“Hard times don’t create heroes. It is during the hard times when the ‘hero’ within us is revealed.” -Bob Riley
And yet we all have our heroes: people we look up to, admire, or aspire to emulate in some aspect of their lives. And these heroes can be real, they can be fictional, or they can tread the fine line that separates fact-from-fiction as legends, actors or “based-on-a-true-story” fictionalized versions of people and events. Have a listen to the Dropkick Murphys as they sing about the Heroes From Our Past,
while I share with you the amazing creature designs of Alex Tuis.
A big fan of superheroes, legendary actors and mutant / alien / otherworldly humanoid monsters, Alex has no shortage of imagination or artistic ability.
But his latest project (discovered thanks to LaughingSquid) has really fired my imagination!
Like Alex, I was a fan of a number of comic book superheroes as a kid, and some characters I found really compelling, often for unusual reasons.
The idea of an alien — from a different time, a different culture — being thrust into a chaotic world and fighting to do good despite not fully understanding the context of what’s going on around him really appealed to me: that was the mighty Thor.
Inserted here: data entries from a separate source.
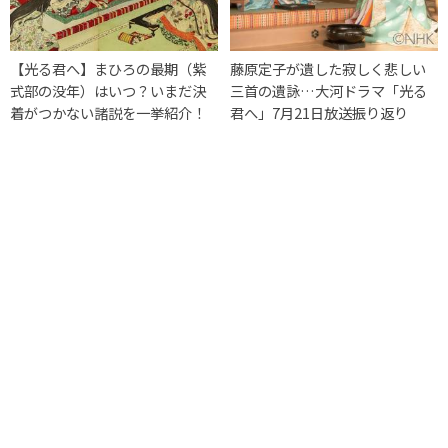
【光る君へ】まひろの最期（紫
藤原定子が遺した寂しく悲しい
式部の没年）はいつ？いまだ決
三首の遺詠…大河ドラマ「光る
着がつかない諸説を一挙紹介！
君へ」7月21日放送振り返り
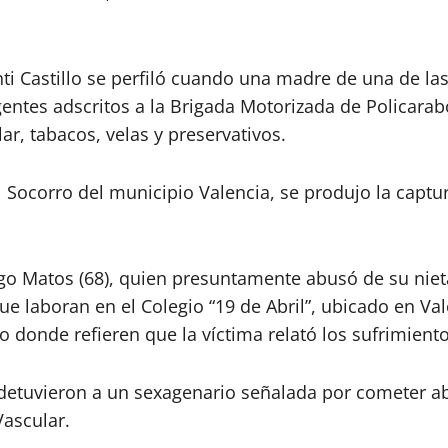
i Castillo se perfiló cuando una madre de una de las
gentes adscritos a la Brigada Motorizada de Policara
ar, tabacos, velas y preservativos.
 Socorro del municipio Valencia, se produjo la cap
lgo Matos (68), quien presuntamente abusó de su niet
e laboran en el Colegio “19 de Abril”, ubicado en Va
o donde refieren que la víctima relató los sufrimien
es detuvieron a un sexagenario señalada por cometer 
ascular.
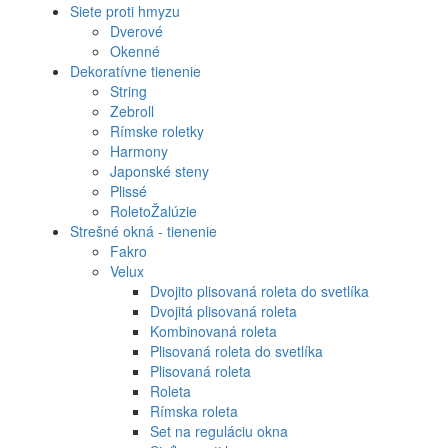
Siete proti hmyzu
Dverové
Okenné
Dekoratívne tienenie
String
Zebroll
Rímske roletky
Harmony
Japonské steny
Plissé
RoletoŽalúzie
Strešné okná - tienenie
Fakro
Velux
Dvojito plisovaná roleta do svetlíka
Dvojitá plisovaná roleta
Kombinovaná roleta
Plisovaná roleta do svetlíka
Plisovaná roleta
Roleta
Rímska roleta
Set na reguláciu okna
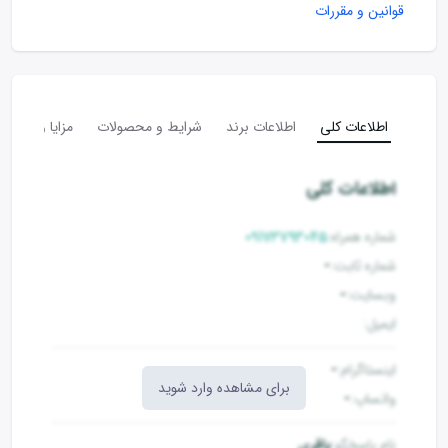
قوانین و مقررات
اطلاعات کلی
اطلاعات برند
شرایط و محصولات
مزایا و شرایط
اطلاعات کلی
شماره همراه
:
09173793045
شماره ثابت
:
-
وبسایت
:
-
ایمیل
:
اینستاگرام
:
-
برای مشاهده وارد شوید
واتساپ
:
-
نام پاسخگو
:
باقری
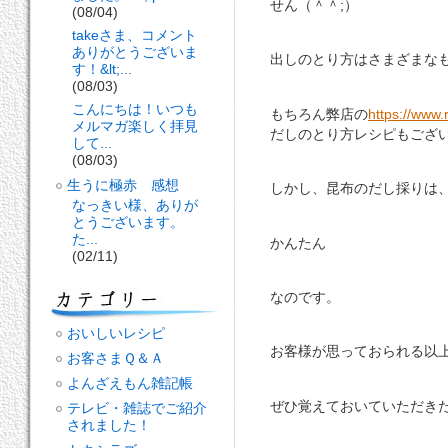
せん（＾＾;）
(08/04)
takeさま、コメント
ありがとうございま
出しのとり方はさまざまなもの
す！&lt;...
(08/03)
こんにちは！いつも
もちろん弊店の
https://www.
メルマガ楽しく拝見
だしのとり方レシピもござ
して...
(08/03)
生うに極赤 感想
しかし、昆布のだし採りは
なっきい様、ありが
とうございます。
た...
かんたん
(02/11)
なのです。
おいしいレシピ
お客様が思っておられる以
お客さまＱ＆Ａ
よんざえもん雑記帳
ぜひ覚えておいていただき
テレビ・雑誌でご紹介
されました！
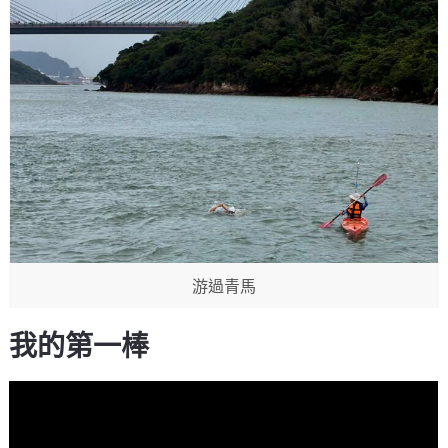
游過青馬
我的第一棒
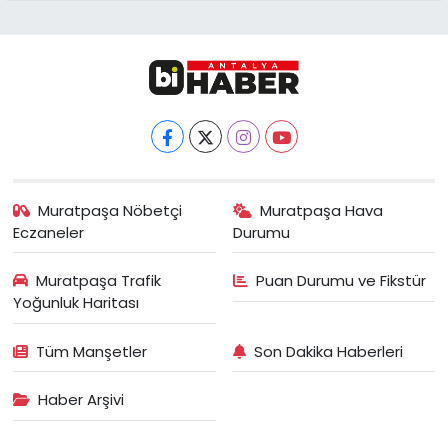
Muratpaşa Nöbetçi
Muratpaşa Hava
Eczaneler
Durumu
Muratpaşa Trafik
Puan Durumu ve Fikstür
Yoğunluk Haritası
Tüm Manşetler
Son Dakika Haberleri
Haber Arşivi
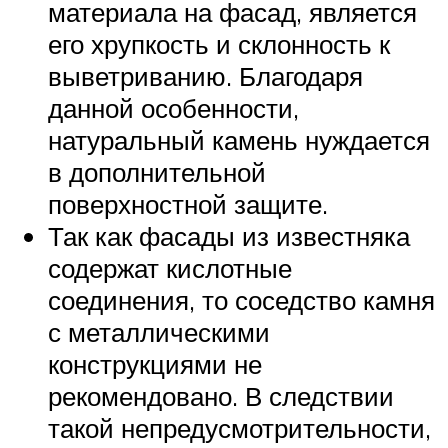
материала на фасад, является
его хрупкость и склонность к
выветриванию. Благодаря
данной особенности,
натуральный камень нуждается
в дополнительной
поверхностной защите.
Так как фасады из известняка
содержат кислотные
соединения, то соседство камня
с металлическими
конструкциями не
рекомендовано. В следствии
такой непредусмотрительности,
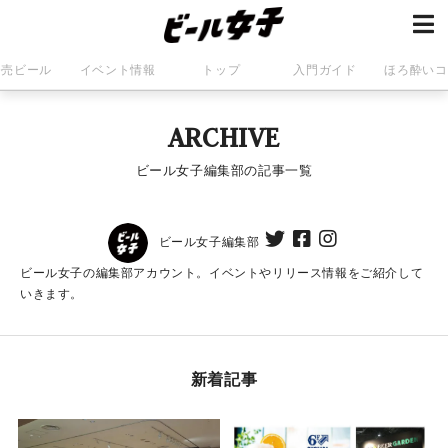
発売ビール
イベント情報
トップ
入門ガイド
ほろ酔いコ
ARCHIVE
ビール女子編集部の記事一覧
ビール女子編集部
ビール女子の編集部アカウント。イベントやリリース情報をご紹介して
いきます。
新着記事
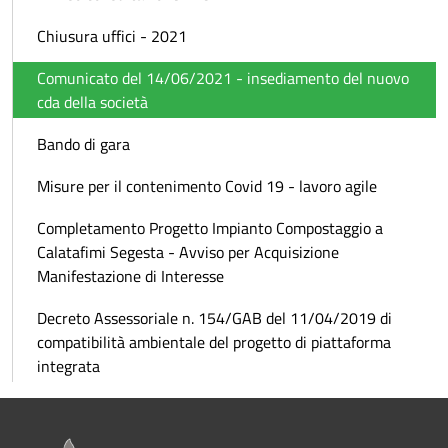
Chiusura uffici - 2021
Comunicato del 14/06/2021 - insediamento del nuovo
cda della società
Bando di gara
Misure per il contenimento Covid 19 - lavoro agile
Completamento Progetto Impianto Compostaggio a
Calatafimi Segesta - Avviso per Acquisizione
Manifestazione di Interesse
Decreto Assessoriale n. 154/GAB del 11/04/2019 di
compatibilità ambientale del progetto di piattaforma
integrata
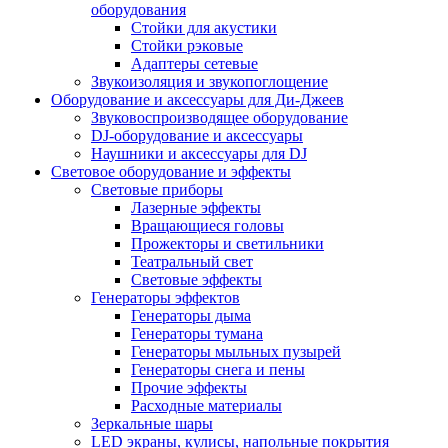
оборудования
Стойки для акустики
Стойки рэковые
Адаптеры сетевые
Звукоизоляция и звукопоглощение
Оборудование и аксессуары для Ди-Джеев
Звуковоспроизводящее оборудование
DJ-оборудование и аксессуары
Наушники и аксессуары для DJ
Световое оборудование и эффекты
Световые приборы
Лазерные эффекты
Вращающиеся головы
Прожекторы и светильники
Театральный свет
Световые эффекты
Генераторы эффектов
Генераторы дыма
Генераторы тумана
Генераторы мыльных пузырей
Генераторы снега и пены
Прочие эффекты
Расходные материалы
Зеркальные шары
LED экраны, кулисы, напольные покрытия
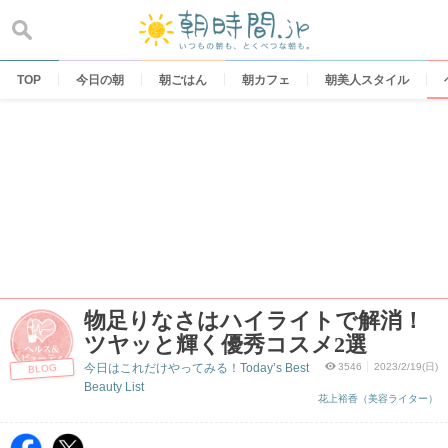
Skip
to
content
TOP
今日の朝
朝ごはん
朝カフェ
朝美人スタイル
物足りなさはハイライトで解消！
ツヤッと輝く優秀コスメ2選
今日はこれだけやってみる！Today’s Best
3546
2023/2/19(日)
BLOG
Beauty List
花上裕香（美容ライター）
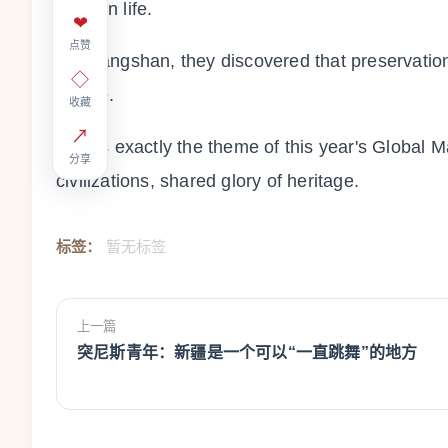
modern life.
❤
点赞
In Huangshan, they discovered that preservatio
◇
choice.
收藏
↗
This is exactly the theme of this year's Global
分享
civilizations, shared glory of heritage.
标签：
暂无标签
上一篇
突尼斯青年：新疆是一个可以“一直跳舞”的地方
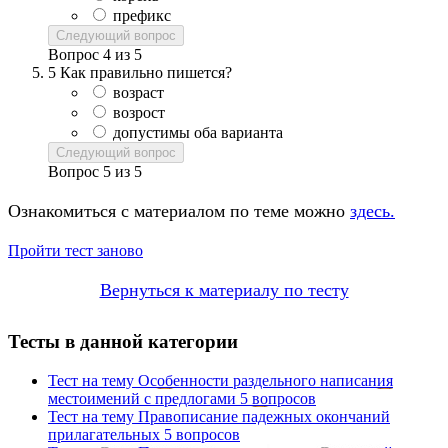
префикс
Следующий вопрос
Вопрос
4
из
5
5
Как правильно пишется?
возраст
возрост
допустимы оба варианта
Следующий вопрос
Вопрос
5
из
5
Ознакомиться с материалом по теме можно
здесь.
Пройти тест заново
Вернуться к материалу по тесту
Тесты в данной категории
Тест на тему
Особенности раздельного написания
местоимений с предлогами
5 вопросов
Тест на тему
Правописание падежных окончаний
прилагательных
5 вопросов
And who better to play him than Rutger Hauer, the striking, powerful, tragically sad but imposing main antagonist (but really, a hero in his own right) of Blade Runner? (And, more recently, as Niall Brigant in True Blood.)
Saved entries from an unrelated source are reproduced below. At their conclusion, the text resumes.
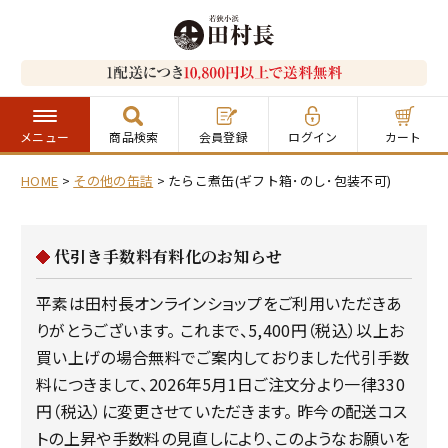
メニュー
商品検索
会員登録
ログイン
カート
HOME
その他の缶詰
たらこ煮缶(ギフト箱･のし･包装不可)
代引き手数料有料化のお知らせ
平素は田村長オンラインショップをご利用いただきあ
りがとうございます。 これまで、5,400円（税込）以上お
買い上げの場合無料でご案内しておりました代引手数
料につきまして、2026年5月1日ご注文分より一律330
円（税込）に変更させていただきます。 昨今の配送コス
トの上昇や手数料の見直しにより、このようなお願いを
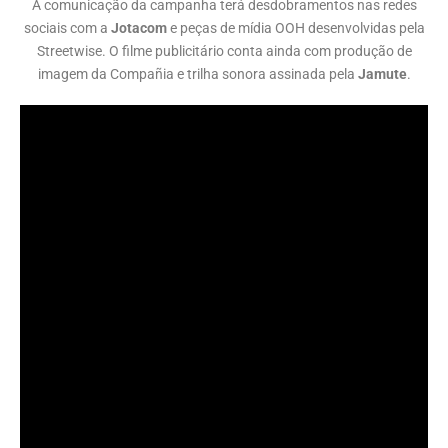
A comunicação da campanha terá desdobramentos nas redes
sociais com a
Jotacom
e peças de mídia OOH desenvolvidas pela
Streetwise. O filme publicitário conta ainda com produção de
imagem da Compañia e trilha sonora assinada pela
Jamute
.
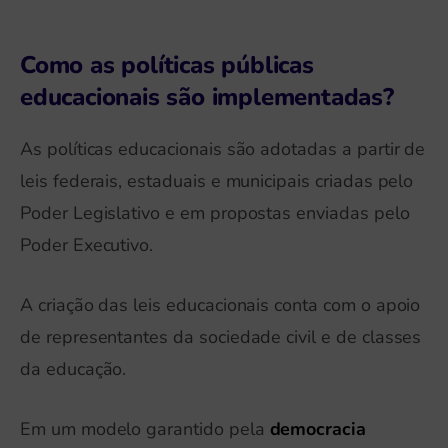
Como as políticas públicas
educacionais são implementadas?
As políticas educacionais são adotadas a partir de
leis federais, estaduais e municipais criadas pelo
Poder Legislativo e em propostas enviadas pelo
Poder Executivo.
A criação das leis educacionais conta com o apoio
de representantes da sociedade civil e de classes
da educação.
Em um modelo garantido pela
democracia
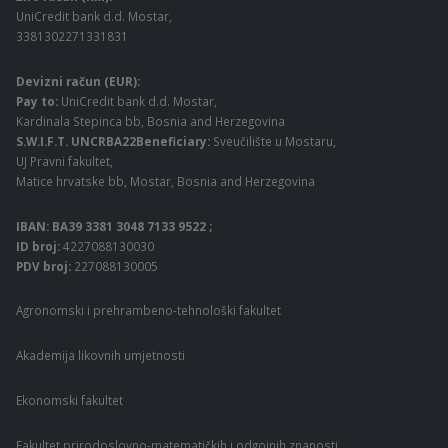
UniCredit bank d.d. Mostar,
3381302271331831
Devizni račun (EUR):
Pay to:
UniCredit bank d.d. Mostar,
Kardinala Stepinca bb, Bosnia and Herzegovina
S.W.I.F.T. UNCRBA22Beneficiary:
Sveučilište u Mostaru,
UJ Pravni fakultet,
Matice hrvatske bb, Mostar, Bosnia and Herzegovina
IBAN: BA39 3381 3048 7133 9522 ;
ID broj:
4227088130030
PDV broj:
227088130005
Agronomski i prehrambeno-tehnološki fakultet
Akademija likovnih umjetnosti
Ekonomski fakultet
Fakultet prirodoslovno-matematičkih i odgojnih znanosti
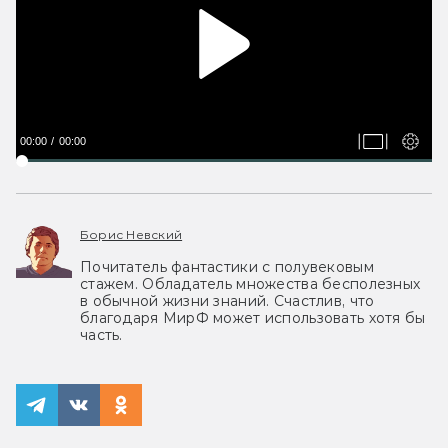
00:00
00:00
Борис Невский
Почитатель фантастики с полувековым
стажем. Обладатель множества бесполезных
в обычной жизни знаний. Счастлив, что
благодаря МирФ может использовать хотя бы
часть.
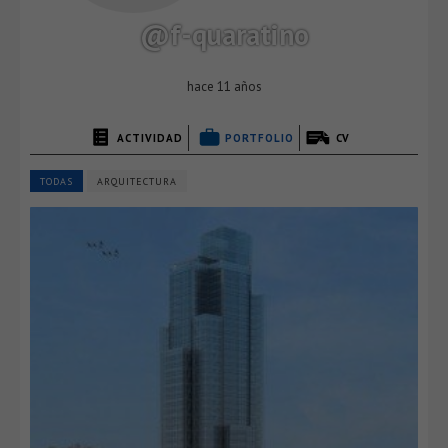
@f-quaratino
hace 11 años
ACTIVIDAD
PORTFOLIO
CV
TODAS
ARQUITECTURA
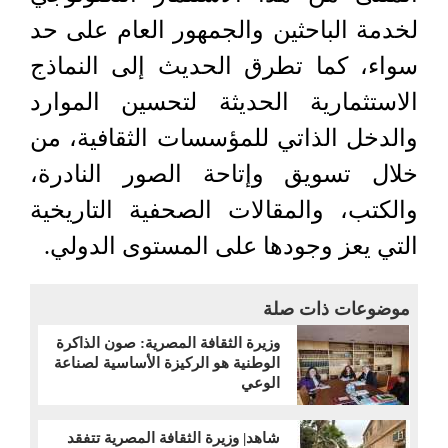
لخدمة الباحثين والجمهور العام على حد
سواء، كما تطرق الحديث إلى النماذج
الاستثمارية الحديثة لتحسين الموارد
والدخل الذاتي للمؤسسات الثقافية، من
خلال تسويق وإتاحة الصور النادرة،
والكتب، والمقالات الصحفية التاريخية
التي يعز وجودها على المستوى الدولي.
موضوعات ذات صلة
وزيرة الثقافة المصرية: صون الذاكرة
الوطنية هو الركيزة الأساسية لصناعة
الوعي
شاهد| وزيرة الثقافة المصرية تتفقد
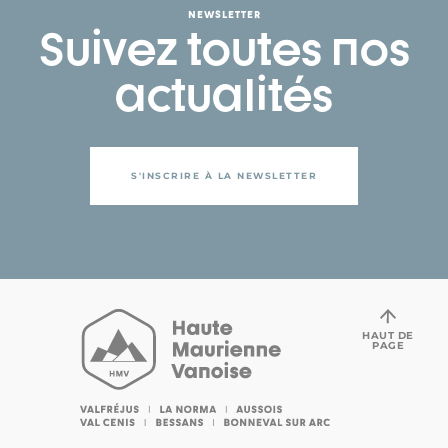
NEWSLETTER
Suivez toutes nos
actualités
S'INSCRIRE À LA NEWSLETTER
HAUT DE
PAGE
It was Bill Bixby’s portrayal of Dr. David Banner (it’s Bruce Banner in the comics) that lured me into the Hulk: someone striving for control of their life and their emotions, but who’s fighting an unwinnable battle. As the Hulk, he’s unstoppably powerful and can’t really be defeated, but whenever he turns back into Banner, he discovers that all he’s done is add havoc and destruction to the world, often wrecking Banner’s dearests interests in the process. So it goes with anger for us all.
Unfortunately, Bixby died of cancer in 1993, so this dream of Alex’s will have to go unrealized.
Captain America was a hero of a bygone age to me, but how do people who find themselves out-of-touch with the modern world still find a quality place for themselves in it? Surprisingly, Captain America didn’t shy away from dealing with this, and often had to think his way out of situations when he was out-gunned or out-powered, yet his combination of resourcefulness and altruism finally began to appeal to me.
I only know Alan Ritchson from his recent villainous role in the Hunger Games movie, so it would be quite a switch to see him as the embodiment of all that’s good in America.
And — like practically all American boys born in the 1970s — I was a huge Bruce Lee fan! Who wouldn’t be a fan of the agility, the speed, the strength and dexterity, and the unshakeable confidence he exuded no matter what the obstacle was facing him? You just knew, if there was a fully loaded tank coming at him, he’d find a way to win and look cool doing it. Bruce Lee, more than anyone else, made you believe that he could make the impossible happen with ease.
So who better to bring some confidence and spark to the indecisive, woe-is-me, Hamlet-of-our-generation superhero: Spider-Man? Yes, I admit it: not since I was maybe five years old have I been a Spider-Man fan. But you put Bruce Lee into those shoes? I’m there.
There are some other really good ones, too, and this has given me occasion to look up some of the actors I wasn’t so familiar with to find out more about them. Some of them are amazing, like the original Zorro (Guy Williams), above, and one of the memorable stars of 28 Days Later and Skyfall, Naomie Harris (below).
Go view the whole set, and thanks to Alex for such a creative jaunt!